2D Transistors

[MSimon]

Graphene, Boron, Mo. High electron mobility. Mobility does not scale (negatively) with voltage.

http://www.eetindia.co.in/ART_880069913 ... 2345865876

[ohiovr]

how much current can a one atom thick conductor carry before evaporating or destroying itself?

[MSimon]

how much current can a one atom thick conductor carry before evaporating or destroying itself?

You can sort of figure it out from electron velocity vs conductor cross section with a nod to resistance.

Since carbon transistors are intrinsically higher temperature devices due to the strength of the carbon-carbon bond and also the carbon is attached to some substrate (usually silicon so far) probably quite a lot. We will of course know a lot more when the devices go into production.

[ohiovr]

how much current can a one atom thick conductor carry before evaporating or destroying itself?

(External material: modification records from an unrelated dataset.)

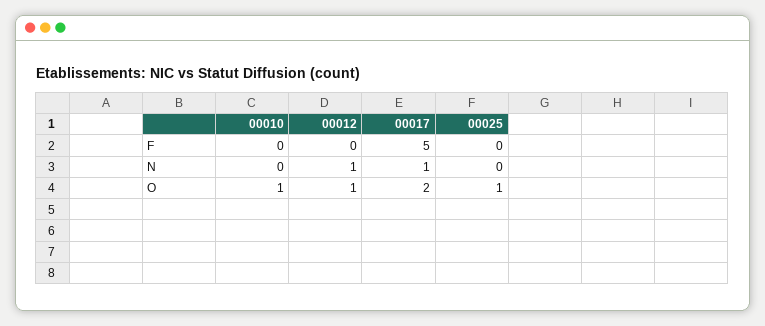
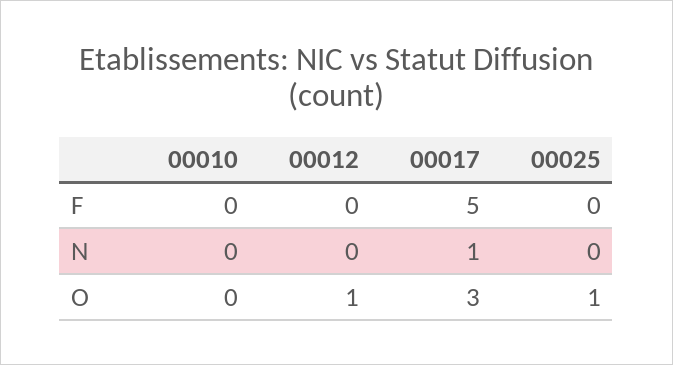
  {
    "00010": {
      "F": 0,
      "N": 0,
-     "O": 1
+     "O": 0
    },
    "00012": {
      "F": 0,
-     "N": 1,
+     "N": 0,
      "O": 1
    },
    "00017": {
      "F": 5,
      "N": 1,
-     "O": 2
+     "O": 3
    },
    "00025": {
      "F": 0,
      "N": 0,
      "O": 1
    }
  }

You can sort of figure it out from electron velocity vs conductor cross section with a nod to resistance.

Since carbon transistors are intrinsically higher temperature devices due to the strength of the carbon-carbon bond and also the carbon is attached to some substrate (usually silicon so far) probably quite a lot. We will of course know a lot more when the devices go into production.

A coulomb is an outrageously huge number. An atom is an outrageously small thing.

[MSimon]

how much current can a one atom thick conductor carry before evaporating or destroying itself?

You can sort of figure it out from electron velocity vs conductor cross section with a nod to resistance.

Since carbon transistors are intrinsically higher temperature devices due to the strength of the carbon-carbon bond and also the carbon is attached to some substrate (usually silicon so far) probably quite a lot. We will of course know a lot more when the devices go into production.

A coulomb is an outrageously huge number. An atom is an outrageously small thing.

And yet 1,000 Amp silicon transistors are available.